TRY IT. Take the entries below and print, exactly, the stretch from the line containing "G04 #@! TO.P,K3,6*" through the line containing "G04 #@! TO.P,RLY-A1,4*", both included.

Text-based design files
+ + + +

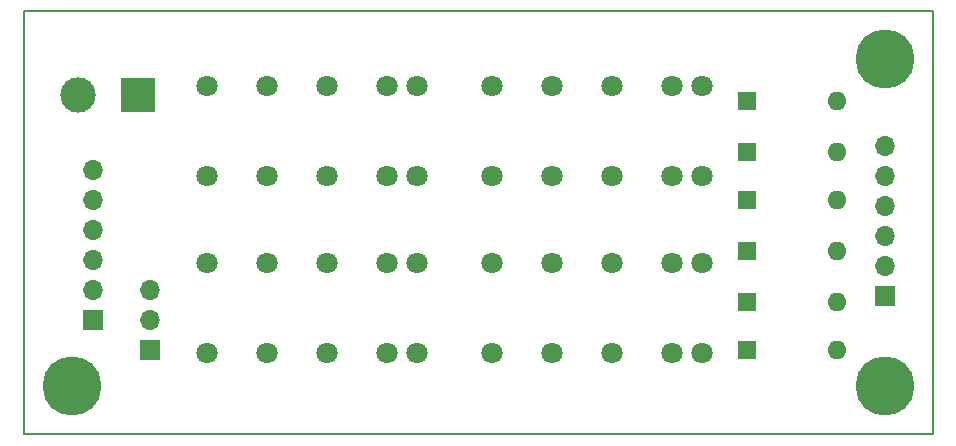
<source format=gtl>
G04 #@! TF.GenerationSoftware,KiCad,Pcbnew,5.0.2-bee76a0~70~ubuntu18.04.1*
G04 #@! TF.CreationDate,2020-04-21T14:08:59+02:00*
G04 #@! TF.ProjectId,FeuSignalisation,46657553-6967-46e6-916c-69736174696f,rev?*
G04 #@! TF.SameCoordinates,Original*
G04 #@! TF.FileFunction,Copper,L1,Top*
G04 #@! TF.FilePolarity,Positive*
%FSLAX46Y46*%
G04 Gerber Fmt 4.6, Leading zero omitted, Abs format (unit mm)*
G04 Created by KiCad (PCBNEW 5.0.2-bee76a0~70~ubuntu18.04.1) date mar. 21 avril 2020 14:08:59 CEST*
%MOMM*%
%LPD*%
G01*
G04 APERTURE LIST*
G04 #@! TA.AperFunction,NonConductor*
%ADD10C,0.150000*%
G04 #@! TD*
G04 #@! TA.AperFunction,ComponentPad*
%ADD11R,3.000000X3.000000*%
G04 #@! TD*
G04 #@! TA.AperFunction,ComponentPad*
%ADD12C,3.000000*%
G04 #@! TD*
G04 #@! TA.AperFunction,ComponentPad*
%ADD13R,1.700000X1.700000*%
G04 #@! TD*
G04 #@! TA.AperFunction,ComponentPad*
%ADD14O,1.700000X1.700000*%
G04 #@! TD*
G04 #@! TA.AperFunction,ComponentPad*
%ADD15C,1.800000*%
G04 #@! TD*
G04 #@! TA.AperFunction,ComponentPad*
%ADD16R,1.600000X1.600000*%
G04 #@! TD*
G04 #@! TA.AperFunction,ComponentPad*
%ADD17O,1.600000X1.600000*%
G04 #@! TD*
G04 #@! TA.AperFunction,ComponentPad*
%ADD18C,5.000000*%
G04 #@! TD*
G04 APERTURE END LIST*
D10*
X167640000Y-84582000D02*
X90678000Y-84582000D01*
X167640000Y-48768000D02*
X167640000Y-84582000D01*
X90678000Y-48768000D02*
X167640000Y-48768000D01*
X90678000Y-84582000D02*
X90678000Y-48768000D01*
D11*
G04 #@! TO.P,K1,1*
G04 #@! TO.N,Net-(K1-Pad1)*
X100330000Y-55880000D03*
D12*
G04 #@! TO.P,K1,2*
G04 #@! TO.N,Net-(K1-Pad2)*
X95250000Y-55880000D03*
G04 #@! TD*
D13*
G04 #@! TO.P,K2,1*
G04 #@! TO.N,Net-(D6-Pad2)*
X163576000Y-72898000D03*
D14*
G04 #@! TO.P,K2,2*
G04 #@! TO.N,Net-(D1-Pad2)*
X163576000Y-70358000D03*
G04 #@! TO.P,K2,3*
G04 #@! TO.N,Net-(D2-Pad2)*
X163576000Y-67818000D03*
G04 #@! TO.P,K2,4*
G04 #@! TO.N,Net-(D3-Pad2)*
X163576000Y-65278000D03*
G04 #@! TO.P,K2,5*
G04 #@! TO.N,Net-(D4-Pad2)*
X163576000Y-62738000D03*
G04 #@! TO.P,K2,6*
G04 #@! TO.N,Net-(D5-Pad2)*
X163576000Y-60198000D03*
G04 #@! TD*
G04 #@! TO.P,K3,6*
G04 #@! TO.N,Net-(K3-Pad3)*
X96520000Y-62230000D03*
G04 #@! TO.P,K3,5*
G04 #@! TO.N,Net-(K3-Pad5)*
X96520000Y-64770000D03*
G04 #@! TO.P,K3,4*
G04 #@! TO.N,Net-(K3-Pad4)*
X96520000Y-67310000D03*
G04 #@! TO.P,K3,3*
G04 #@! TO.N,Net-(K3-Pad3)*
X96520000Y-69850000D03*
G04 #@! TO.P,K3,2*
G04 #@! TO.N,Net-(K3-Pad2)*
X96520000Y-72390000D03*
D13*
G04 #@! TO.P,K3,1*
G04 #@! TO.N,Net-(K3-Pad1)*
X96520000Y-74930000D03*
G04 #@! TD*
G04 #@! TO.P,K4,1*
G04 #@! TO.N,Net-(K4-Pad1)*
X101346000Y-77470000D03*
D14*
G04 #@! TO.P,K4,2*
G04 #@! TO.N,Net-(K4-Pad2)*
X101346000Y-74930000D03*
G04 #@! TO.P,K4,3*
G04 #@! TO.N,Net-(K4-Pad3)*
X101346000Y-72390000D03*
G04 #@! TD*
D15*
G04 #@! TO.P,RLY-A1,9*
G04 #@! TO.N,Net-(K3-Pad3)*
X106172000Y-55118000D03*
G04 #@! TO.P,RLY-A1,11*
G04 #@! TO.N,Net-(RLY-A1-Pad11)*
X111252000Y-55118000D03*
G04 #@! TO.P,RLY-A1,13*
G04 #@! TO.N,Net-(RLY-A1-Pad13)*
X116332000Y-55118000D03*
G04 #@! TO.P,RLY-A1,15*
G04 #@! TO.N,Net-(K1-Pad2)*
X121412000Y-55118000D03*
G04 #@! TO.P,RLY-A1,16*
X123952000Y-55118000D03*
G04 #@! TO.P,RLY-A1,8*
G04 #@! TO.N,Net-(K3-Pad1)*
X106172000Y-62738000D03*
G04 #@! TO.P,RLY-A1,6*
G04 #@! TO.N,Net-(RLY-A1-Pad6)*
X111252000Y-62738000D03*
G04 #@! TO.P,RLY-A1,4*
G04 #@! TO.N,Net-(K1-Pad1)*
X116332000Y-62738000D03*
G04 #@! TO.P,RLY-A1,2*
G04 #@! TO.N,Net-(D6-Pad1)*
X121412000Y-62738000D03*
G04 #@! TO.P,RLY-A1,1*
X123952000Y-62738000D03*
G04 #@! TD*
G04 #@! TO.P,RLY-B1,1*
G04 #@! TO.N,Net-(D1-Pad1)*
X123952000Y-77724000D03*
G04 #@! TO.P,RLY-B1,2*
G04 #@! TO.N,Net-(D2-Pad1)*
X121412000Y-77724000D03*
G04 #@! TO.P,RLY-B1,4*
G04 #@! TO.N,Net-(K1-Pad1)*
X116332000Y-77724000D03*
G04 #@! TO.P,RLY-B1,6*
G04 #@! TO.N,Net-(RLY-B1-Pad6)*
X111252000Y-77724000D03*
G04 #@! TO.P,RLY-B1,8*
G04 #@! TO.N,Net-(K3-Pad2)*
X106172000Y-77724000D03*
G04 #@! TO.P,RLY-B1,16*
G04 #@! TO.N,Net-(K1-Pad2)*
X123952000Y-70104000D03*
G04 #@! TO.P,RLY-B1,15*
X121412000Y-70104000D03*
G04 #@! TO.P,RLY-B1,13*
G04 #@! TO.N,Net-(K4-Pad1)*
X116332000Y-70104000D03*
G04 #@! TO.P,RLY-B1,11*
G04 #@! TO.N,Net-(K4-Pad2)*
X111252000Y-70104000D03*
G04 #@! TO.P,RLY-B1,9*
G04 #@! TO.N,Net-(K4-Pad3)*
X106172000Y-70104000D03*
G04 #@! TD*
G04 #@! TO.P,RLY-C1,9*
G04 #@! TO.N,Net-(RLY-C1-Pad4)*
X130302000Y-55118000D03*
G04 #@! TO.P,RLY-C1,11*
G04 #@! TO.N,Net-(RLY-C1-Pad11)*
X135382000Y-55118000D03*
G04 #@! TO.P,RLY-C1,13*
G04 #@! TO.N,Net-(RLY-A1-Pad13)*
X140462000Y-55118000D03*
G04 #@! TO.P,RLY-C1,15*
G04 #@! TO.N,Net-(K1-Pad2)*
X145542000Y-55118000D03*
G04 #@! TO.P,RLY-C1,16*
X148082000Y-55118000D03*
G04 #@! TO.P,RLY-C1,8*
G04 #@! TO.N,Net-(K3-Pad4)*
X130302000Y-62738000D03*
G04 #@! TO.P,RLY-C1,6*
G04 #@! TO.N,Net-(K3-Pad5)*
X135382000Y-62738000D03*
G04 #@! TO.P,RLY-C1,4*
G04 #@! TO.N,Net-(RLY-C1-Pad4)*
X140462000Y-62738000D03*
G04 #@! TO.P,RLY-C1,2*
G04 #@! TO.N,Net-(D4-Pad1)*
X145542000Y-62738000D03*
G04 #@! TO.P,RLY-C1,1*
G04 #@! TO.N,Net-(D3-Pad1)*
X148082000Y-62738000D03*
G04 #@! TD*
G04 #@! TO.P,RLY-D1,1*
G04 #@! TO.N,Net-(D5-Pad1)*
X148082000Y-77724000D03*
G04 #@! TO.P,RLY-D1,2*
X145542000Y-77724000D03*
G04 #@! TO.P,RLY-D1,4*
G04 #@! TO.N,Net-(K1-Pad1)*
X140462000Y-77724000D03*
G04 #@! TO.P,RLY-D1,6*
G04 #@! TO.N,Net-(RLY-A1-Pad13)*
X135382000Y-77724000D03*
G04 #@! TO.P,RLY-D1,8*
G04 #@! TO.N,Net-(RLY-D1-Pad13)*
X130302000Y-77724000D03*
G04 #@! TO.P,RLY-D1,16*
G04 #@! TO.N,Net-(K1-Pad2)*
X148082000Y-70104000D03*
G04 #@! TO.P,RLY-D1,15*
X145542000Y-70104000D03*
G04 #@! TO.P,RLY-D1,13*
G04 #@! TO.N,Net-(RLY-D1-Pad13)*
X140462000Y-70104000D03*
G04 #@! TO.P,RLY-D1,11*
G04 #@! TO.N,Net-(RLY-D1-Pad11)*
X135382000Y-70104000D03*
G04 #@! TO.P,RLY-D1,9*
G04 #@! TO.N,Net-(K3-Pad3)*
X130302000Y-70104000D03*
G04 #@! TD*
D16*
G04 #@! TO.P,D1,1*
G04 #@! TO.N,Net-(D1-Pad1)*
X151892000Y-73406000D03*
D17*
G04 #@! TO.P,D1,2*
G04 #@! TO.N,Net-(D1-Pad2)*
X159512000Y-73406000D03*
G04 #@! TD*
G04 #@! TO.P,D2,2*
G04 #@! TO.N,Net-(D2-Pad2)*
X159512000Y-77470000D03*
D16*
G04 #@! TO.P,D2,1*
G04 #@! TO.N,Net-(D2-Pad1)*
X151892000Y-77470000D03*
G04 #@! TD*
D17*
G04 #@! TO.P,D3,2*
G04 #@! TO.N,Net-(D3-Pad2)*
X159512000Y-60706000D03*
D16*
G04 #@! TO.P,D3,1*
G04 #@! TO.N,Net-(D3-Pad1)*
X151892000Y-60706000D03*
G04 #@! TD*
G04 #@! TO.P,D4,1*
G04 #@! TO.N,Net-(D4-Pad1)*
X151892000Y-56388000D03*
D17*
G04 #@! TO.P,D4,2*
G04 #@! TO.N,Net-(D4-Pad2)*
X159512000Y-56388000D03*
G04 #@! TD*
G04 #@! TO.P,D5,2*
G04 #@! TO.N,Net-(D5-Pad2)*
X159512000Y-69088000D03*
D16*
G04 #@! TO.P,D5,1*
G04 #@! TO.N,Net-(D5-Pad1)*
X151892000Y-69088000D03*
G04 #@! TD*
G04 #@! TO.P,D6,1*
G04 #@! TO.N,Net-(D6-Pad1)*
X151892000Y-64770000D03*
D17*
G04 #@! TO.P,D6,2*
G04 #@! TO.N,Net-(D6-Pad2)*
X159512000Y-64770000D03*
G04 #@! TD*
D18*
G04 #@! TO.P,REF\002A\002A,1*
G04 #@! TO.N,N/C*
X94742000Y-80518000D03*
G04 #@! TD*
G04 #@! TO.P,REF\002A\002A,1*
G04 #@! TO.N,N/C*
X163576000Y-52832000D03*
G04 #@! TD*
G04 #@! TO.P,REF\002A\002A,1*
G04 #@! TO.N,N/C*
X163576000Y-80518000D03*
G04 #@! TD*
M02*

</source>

+ + + +

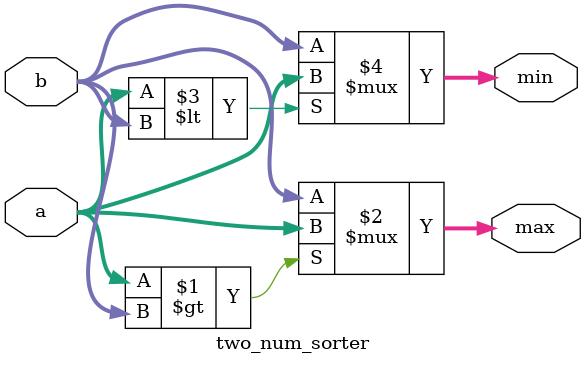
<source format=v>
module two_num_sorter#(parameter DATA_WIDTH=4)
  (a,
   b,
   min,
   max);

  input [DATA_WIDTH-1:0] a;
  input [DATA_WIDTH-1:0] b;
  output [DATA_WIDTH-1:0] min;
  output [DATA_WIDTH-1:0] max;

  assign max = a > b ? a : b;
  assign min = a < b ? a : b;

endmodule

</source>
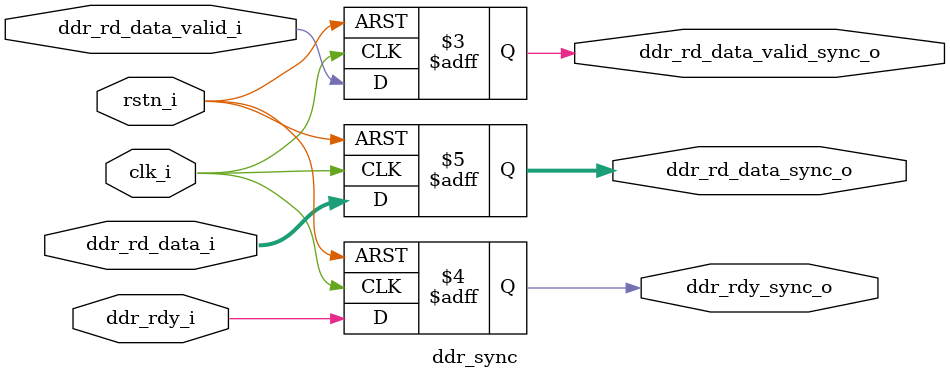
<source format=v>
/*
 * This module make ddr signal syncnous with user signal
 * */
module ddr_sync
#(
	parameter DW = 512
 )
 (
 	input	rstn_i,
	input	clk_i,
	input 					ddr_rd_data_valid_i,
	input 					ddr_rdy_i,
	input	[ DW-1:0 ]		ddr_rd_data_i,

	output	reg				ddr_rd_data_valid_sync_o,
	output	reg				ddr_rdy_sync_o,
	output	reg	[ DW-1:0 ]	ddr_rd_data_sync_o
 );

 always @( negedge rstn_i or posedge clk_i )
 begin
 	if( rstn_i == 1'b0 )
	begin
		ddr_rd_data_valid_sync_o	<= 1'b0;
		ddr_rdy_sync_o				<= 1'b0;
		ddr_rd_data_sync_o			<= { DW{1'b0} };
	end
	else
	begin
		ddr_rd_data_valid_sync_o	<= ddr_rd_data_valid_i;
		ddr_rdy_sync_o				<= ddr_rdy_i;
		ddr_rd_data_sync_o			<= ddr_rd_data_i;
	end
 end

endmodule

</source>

+ + + +

WRITTEN SOLUTION.
G04 #@! TO.P,K3,6*
G04 #@! TO.N,Net-(K3-Pad3)*
X96520000Y-62230000D03*
G04 #@! TO.P,K3,5*
G04 #@! TO.N,Net-(K3-Pad5)*
X96520000Y-64770000D03*
G04 #@! TO.P,K3,4*
G04 #@! TO.N,Net-(K3-Pad4)*
X96520000Y-67310000D03*
G04 #@! TO.P,K3,3*
G04 #@! TO.N,Net-(K3-Pad3)*
X96520000Y-69850000D03*
G04 #@! TO.P,K3,2*
G04 #@! TO.N,Net-(K3-Pad2)*
X96520000Y-72390000D03*
D13*
G04 #@! TO.P,K3,1*
G04 #@! TO.N,Net-(K3-Pad1)*
X96520000Y-74930000D03*
G04 #@! TD*
G04 #@! TO.P,K4,1*
G04 #@! TO.N,Net-(K4-Pad1)*
X101346000Y-77470000D03*
D14*
G04 #@! TO.P,K4,2*
G04 #@! TO.N,Net-(K4-Pad2)*
X101346000Y-74930000D03*
G04 #@! TO.P,K4,3*
G04 #@! TO.N,Net-(K4-Pad3)*
X101346000Y-72390000D03*
G04 #@! TD*
D15*
G04 #@! TO.P,RLY-A1,9*
G04 #@! TO.N,Net-(K3-Pad3)*
X106172000Y-55118000D03*
G04 #@! TO.P,RLY-A1,11*
G04 #@! TO.N,Net-(RLY-A1-Pad11)*
X111252000Y-55118000D03*
G04 #@! TO.P,RLY-A1,13*
G04 #@! TO.N,Net-(RLY-A1-Pad13)*
X116332000Y-55118000D03*
G04 #@! TO.P,RLY-A1,15*
G04 #@! TO.N,Net-(K1-Pad2)*
X121412000Y-55118000D03*
G04 #@! TO.P,RLY-A1,16*
X123952000Y-55118000D03*
G04 #@! TO.P,RLY-A1,8*
G04 #@! TO.N,Net-(K3-Pad1)*
X106172000Y-62738000D03*
G04 #@! TO.P,RLY-A1,6*
G04 #@! TO.N,Net-(RLY-A1-Pad6)*
X111252000Y-62738000D03*
G04 #@! TO.P,RLY-A1,4*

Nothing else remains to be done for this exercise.